Cal-Maine Foods revealed a return to paying a, small, dividend despite a 7.0% fall in earnings after feed prices, while now on a downward trend, proved "high" over the summer.
The world's biggest egg producer unveiled a dividend of 6.8 cents per share for the June-to-August period, the first quarter of its fiscal year, as it reported earnings of $8.76m for the period.
While below the $9.42m the group reported a year before, the earnings represented an improvement on the $3.8m loss unveiled for the March-to-May period, when Cal-Maine - which bases its dividends strictly on quarterly financial performance - scrapped a payout for the first time since 2009.

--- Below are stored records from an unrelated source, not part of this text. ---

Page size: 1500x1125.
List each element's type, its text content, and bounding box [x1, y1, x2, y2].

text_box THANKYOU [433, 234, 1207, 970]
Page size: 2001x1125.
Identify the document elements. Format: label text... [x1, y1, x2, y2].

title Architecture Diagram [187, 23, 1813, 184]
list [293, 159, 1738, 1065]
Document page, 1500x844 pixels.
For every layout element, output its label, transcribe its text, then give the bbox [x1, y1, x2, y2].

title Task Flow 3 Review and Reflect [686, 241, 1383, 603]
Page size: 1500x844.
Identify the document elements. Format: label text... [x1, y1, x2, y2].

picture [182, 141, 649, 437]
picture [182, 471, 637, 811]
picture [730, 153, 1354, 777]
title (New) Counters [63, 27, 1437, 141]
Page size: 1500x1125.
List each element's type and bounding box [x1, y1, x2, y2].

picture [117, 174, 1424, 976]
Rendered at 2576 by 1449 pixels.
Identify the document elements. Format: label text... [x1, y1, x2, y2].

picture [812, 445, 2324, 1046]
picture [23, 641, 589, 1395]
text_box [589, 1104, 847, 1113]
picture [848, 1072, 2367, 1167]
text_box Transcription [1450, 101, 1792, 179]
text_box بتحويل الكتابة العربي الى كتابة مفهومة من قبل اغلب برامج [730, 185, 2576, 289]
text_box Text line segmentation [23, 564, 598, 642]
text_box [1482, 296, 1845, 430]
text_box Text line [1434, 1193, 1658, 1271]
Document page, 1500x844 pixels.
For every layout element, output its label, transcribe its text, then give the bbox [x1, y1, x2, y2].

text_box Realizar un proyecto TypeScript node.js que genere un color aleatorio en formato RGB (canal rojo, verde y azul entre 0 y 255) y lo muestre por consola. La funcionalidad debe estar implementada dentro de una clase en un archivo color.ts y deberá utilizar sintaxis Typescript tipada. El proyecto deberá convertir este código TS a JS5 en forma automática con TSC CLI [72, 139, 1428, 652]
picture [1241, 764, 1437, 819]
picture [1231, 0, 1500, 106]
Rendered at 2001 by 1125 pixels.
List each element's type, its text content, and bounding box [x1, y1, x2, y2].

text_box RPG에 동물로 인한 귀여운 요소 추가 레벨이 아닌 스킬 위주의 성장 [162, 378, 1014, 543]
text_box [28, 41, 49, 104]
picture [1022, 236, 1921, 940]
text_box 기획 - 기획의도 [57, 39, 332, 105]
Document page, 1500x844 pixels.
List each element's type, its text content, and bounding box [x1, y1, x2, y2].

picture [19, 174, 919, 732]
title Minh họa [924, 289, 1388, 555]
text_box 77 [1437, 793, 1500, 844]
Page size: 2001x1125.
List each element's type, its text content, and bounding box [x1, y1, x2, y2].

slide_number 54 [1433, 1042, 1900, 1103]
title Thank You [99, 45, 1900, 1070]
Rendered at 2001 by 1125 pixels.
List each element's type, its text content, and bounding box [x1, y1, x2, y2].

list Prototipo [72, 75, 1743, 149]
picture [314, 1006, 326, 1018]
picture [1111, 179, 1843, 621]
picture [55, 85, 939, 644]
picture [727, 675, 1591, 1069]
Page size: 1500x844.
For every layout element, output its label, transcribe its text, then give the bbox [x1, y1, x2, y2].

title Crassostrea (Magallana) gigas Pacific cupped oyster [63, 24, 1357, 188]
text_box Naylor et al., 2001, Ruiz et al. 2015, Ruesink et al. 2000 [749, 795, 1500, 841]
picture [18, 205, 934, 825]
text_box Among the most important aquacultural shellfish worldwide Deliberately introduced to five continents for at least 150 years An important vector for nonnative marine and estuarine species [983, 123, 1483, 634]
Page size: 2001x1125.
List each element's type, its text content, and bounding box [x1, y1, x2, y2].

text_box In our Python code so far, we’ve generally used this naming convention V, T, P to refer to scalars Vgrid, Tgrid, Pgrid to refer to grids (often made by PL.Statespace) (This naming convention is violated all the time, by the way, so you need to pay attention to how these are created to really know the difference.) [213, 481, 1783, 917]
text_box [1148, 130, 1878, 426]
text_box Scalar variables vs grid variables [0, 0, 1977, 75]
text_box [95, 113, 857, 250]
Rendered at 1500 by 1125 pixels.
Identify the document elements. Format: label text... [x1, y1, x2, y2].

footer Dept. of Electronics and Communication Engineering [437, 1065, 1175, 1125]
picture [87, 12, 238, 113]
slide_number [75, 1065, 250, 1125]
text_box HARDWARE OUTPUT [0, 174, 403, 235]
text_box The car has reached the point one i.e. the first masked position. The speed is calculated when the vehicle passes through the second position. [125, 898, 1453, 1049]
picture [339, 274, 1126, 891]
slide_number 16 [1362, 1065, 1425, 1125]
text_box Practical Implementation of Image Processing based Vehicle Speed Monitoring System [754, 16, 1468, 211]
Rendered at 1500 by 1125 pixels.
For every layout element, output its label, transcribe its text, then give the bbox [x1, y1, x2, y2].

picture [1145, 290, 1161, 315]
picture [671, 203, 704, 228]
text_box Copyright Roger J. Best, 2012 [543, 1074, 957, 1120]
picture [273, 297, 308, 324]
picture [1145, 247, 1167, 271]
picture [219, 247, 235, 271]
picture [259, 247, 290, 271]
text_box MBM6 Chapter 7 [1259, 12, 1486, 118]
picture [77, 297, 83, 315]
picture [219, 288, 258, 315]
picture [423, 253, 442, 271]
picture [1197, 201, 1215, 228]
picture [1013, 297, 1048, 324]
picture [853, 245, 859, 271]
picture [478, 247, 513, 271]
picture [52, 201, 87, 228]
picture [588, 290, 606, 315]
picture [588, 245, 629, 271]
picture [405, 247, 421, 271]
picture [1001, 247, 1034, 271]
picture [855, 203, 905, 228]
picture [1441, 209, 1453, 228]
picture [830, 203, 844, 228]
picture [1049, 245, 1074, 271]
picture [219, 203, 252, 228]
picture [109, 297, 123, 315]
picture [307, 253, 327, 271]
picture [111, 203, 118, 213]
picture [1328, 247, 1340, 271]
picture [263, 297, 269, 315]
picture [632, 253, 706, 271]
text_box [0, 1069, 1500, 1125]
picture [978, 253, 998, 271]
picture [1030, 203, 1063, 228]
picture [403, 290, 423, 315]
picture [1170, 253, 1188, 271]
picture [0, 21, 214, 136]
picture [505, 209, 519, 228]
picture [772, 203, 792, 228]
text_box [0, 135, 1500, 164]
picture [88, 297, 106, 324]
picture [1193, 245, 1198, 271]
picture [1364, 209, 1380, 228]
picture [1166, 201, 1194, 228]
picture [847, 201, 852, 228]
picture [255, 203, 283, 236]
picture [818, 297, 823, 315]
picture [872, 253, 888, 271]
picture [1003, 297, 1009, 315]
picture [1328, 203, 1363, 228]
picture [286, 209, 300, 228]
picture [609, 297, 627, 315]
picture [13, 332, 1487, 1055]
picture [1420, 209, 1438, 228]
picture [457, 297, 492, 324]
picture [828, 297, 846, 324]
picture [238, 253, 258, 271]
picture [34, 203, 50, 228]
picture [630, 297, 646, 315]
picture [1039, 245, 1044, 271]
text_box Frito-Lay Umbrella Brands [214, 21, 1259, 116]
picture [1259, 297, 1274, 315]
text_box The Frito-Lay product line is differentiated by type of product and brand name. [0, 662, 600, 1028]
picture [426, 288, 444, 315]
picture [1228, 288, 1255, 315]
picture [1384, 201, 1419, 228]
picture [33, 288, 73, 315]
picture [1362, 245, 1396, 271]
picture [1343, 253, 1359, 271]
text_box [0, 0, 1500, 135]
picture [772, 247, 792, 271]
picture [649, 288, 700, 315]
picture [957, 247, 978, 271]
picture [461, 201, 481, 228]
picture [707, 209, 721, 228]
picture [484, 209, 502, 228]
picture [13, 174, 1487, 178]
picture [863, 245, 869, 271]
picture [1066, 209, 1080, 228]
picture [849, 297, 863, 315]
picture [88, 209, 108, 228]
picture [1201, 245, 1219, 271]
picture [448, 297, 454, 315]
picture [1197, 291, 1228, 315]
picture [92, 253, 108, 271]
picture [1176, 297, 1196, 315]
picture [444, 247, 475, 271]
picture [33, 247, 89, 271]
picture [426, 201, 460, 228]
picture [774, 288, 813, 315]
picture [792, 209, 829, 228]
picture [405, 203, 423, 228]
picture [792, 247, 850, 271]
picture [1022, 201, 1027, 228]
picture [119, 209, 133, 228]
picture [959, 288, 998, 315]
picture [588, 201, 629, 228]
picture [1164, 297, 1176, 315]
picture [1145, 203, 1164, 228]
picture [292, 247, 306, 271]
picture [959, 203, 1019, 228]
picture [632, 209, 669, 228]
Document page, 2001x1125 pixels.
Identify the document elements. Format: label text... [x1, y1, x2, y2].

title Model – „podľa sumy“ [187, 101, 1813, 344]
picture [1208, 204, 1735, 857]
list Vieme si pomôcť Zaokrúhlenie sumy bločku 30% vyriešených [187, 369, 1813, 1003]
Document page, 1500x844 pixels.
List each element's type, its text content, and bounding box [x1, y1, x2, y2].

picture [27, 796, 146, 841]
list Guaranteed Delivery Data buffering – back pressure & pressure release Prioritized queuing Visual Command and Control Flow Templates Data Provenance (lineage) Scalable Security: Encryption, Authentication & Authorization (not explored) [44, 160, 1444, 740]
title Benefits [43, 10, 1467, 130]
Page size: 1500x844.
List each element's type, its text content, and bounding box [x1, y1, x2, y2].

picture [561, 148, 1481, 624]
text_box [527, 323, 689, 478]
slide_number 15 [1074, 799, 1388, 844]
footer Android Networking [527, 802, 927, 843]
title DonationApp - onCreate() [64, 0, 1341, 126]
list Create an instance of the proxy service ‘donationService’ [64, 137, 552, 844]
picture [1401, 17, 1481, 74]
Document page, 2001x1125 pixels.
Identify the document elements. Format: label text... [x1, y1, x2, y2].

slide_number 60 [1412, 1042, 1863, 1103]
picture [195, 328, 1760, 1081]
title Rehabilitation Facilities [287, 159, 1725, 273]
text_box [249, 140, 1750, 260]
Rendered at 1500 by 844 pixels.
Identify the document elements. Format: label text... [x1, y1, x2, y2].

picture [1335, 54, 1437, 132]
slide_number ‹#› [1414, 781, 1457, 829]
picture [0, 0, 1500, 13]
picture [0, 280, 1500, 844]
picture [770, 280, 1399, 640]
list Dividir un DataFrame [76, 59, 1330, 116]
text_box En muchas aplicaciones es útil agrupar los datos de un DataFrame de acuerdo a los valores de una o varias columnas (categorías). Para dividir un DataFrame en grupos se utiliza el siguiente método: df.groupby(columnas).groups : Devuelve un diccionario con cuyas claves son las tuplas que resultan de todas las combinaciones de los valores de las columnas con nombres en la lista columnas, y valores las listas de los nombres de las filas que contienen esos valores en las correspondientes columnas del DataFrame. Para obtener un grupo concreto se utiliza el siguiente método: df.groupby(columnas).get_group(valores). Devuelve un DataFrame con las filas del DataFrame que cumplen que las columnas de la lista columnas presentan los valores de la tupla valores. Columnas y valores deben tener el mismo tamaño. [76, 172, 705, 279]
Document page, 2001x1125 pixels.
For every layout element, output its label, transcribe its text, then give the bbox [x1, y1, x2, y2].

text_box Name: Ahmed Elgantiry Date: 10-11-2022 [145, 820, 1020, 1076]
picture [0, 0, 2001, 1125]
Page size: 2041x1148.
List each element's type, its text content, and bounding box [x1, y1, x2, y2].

"Our operations have run well this summer," said Dolph Baker, the Cal-Maine chairman and chief executive.
'High grain prices'
Mr Baker added that he was "pleased" with the group's sales for the quarter, which rose 17.1% to $319.5m, boosted by takeovers, price rises, and a small increase in volumes of premium eggs.
Cal-Maine Foods was "well-positioned" to exploit "growing demand for specialty eggs", he said, adding that the group would "continue to focus on enhancing our product mix with a full complement of conventional, cage-free, organic and nutritionally enhanced eggs".
However, Mr Baker also highlighted that the group's production costs rose to the equivalent of 3.4 cents per dozen, an increase of 6.7%, thanks to stubbornly higher grain costs.
"Market prices for grain have remained high through the first quarter," he said.
'Lower feed costs'
Mr Baker added that Cal-Maine Foods was "encouraged by the favourable growing conditions this summer, which have improved the yield of this year's corn and soybean crops.
"As a result, prices have already come down from the previous high levels and we expect to incur lower feed costs for the remainder of fiscal 2014."
The group's earnings for the latest quarter equated to $0.36 per share, bang in line with Wall Street expectations.